From the perspective of socially and educationally optimal outcomes for all students, it's still striking to me that the lists we're producing would benefit *all* students. I have had a bee in my bonnet about this recently, but it would not be unduly costly - and potentially cost-saving - for schools to implement a few broad-brush changes to teacher competencies and curriculum choice that would mitigate risks downside for LDs and 2es, while also offering further reach for gifted students.

Low-hanging fruit like...

Standardizing OG reading instruction for all elementary teachers. The estimates I'm finding vary, but they seem to coalesce around 5-10% of the population with dyslexia.* If we save that 5-10% of the population the discomfort and learning loss of delayed identification and remediation, with the SAME amount of teacher time on reading instruction, that seems like an obvious win out of the gate, and especially equity-based. My DS has a family member who has dyslexia, and I used an OG system with him when he learned early spelling for that exact reason - prophylaxis cost the same as the standard approach out of the gate.

*Source 1: https://www.ncbi.nlm.nih.gov/pmc/articles/PMC2528651/

Standardizing, at a minimum, elementary math curriculum, avoiding the verbal diarrhea garble that has come in vogue recently among math-phobic instructors. Singapore Math is evidence-based, has a bunch of different regionally-linked curricula, and the text books are dirt cheap (as in, and I'm going from memory here...$20 or less.) Get the basics right, then delve into individualization off a stable, well-researched method. Ideally, math teachers would be specialists, but I think we could cover 90%+ of learners even by having teachers qualified to teach +/- 2 grades around their placed class.

And instead of obsessively testing students, why not have annual credentialing check-ins for teachers during summer months to ensure they're still effective. I'm not talking a cursory checklist of CPE credits or a box tick for a diploma. I'm thinking fulsome evaluations of teachers on the subject matter AND related pedagogy, anonymized and conducted by independent assessors outside the school district. What would you need per-capita, a half-day? IMO, far better cost-wise than subjecting students to multiple weeks of standardized testing, instead of offering the students a more streamlined pulse check and putting the focus where it belongs: on what teachers are teaching, and how well they do so!

Implementing vigorous daily physical education with specialist phys-ed instructors, ideally for an hour. ADHD accounts for between 8-10% of students, depending on estimates I've seen.** The CDC produces estimates of childhood mental health prevalence, which is on the rise. And 18.5% of US children are obese. What ALL these conditions have in common is that, with limited medical exceptions, the prognosis improves with exercise! This is such a no-brainer it doesn't even require further explanation.

**Sources embedded in the above paragraph. Excuse any wonky duplicate words.

With a stable base in literacy and numeracy, and healthier students who are less "behavioural", we could then start getting fancy and address cross-grade-grouping, models of teacher partnerships in the class (I particularly like DS' class, which has a core teacher and a specialist assistant trained in special education, and specials taught by specialists). I wonder what share of behavioural "presentations" in classes would disappear by eliminating these basic issues.

One of the lessons I believe we *should* be learning in this pandemic is that virtual learning and grouping is a tool that can be used in brick and mortar schools to support student needs. It avoids the awkwardness of being singled out if all students can migrate to their devices and plug into a synchronous lesson at the appropriate level, with a teacher in their home school.

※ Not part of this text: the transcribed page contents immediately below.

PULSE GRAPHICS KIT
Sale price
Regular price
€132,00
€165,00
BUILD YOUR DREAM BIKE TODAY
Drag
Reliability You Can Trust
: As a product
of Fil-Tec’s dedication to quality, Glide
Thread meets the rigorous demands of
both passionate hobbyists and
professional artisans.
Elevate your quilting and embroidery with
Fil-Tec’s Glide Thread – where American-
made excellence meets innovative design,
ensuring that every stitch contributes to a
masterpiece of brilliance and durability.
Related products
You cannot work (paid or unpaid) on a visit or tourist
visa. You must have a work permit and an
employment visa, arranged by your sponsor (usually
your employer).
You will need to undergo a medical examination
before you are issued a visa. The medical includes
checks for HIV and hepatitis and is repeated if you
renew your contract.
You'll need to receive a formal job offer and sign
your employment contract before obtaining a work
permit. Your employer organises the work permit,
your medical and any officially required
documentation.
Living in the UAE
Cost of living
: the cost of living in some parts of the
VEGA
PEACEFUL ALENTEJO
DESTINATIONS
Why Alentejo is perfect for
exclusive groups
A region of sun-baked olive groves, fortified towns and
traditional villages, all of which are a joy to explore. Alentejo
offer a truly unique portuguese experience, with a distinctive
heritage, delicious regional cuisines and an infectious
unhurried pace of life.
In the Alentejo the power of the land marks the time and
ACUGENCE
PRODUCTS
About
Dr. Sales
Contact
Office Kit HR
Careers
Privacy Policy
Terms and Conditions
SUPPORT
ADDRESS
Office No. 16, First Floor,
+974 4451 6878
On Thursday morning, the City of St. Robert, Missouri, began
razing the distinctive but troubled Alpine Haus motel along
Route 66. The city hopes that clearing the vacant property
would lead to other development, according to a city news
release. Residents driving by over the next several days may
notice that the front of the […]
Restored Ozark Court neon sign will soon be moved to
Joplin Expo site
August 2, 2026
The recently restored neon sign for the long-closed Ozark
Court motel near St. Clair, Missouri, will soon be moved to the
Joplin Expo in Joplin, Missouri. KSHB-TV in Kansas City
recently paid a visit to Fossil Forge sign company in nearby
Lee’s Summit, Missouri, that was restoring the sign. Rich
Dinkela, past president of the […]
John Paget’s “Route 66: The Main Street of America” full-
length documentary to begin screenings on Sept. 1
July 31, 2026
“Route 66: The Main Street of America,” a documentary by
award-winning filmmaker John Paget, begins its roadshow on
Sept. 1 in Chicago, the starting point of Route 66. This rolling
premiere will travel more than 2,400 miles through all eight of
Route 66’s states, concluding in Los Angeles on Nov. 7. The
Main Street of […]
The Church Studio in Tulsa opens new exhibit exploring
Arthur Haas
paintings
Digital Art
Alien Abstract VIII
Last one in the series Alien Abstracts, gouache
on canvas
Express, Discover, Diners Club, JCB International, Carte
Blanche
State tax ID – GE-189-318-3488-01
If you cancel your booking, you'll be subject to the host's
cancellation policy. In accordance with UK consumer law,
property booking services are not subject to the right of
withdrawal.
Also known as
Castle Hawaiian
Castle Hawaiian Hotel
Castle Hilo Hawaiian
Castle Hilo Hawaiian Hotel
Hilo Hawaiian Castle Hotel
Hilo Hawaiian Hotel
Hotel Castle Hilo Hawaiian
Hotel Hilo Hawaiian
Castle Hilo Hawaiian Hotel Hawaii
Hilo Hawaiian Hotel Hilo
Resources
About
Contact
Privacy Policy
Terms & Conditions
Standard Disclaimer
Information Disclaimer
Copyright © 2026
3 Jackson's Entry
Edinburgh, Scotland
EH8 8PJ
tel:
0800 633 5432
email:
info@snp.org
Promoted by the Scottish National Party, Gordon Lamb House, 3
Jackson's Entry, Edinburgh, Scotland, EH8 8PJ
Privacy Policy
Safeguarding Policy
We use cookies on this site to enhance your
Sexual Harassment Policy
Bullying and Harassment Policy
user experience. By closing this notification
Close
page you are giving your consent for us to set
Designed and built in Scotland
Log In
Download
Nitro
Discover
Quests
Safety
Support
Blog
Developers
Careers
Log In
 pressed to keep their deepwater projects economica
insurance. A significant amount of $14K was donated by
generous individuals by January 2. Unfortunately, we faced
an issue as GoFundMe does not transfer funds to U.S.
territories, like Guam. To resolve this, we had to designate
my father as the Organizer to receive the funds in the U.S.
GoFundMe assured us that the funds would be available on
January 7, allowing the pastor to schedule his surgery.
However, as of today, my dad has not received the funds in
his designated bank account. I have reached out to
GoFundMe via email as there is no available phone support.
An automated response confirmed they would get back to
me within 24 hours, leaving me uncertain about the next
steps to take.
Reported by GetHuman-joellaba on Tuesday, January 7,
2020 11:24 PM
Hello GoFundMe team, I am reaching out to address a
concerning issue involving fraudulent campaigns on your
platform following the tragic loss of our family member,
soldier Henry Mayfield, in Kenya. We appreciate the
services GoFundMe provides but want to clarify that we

There is a lot of need out there. We need to land the basics and not squander children's lives, or taxpayer money, on programs of dubious value, which often have (unintended) socially regressive implications. Then, with less waste and a better foundation, we can design more intelligent individualization for those who need it.

/off soapbox
Thanks to everyone who has contributed to informing these opinions over the years, whether in PMs or threads.

Originally Posted by aeh
Individual staff continue to be the most important factor...my parents used to select placements year to year based on where a specific, most accommodating, administrator was.

I can believe it. I feel like a bit of an itinerant parent/home educator myself and suspect that will be our approach.


What is to give light must endure burning.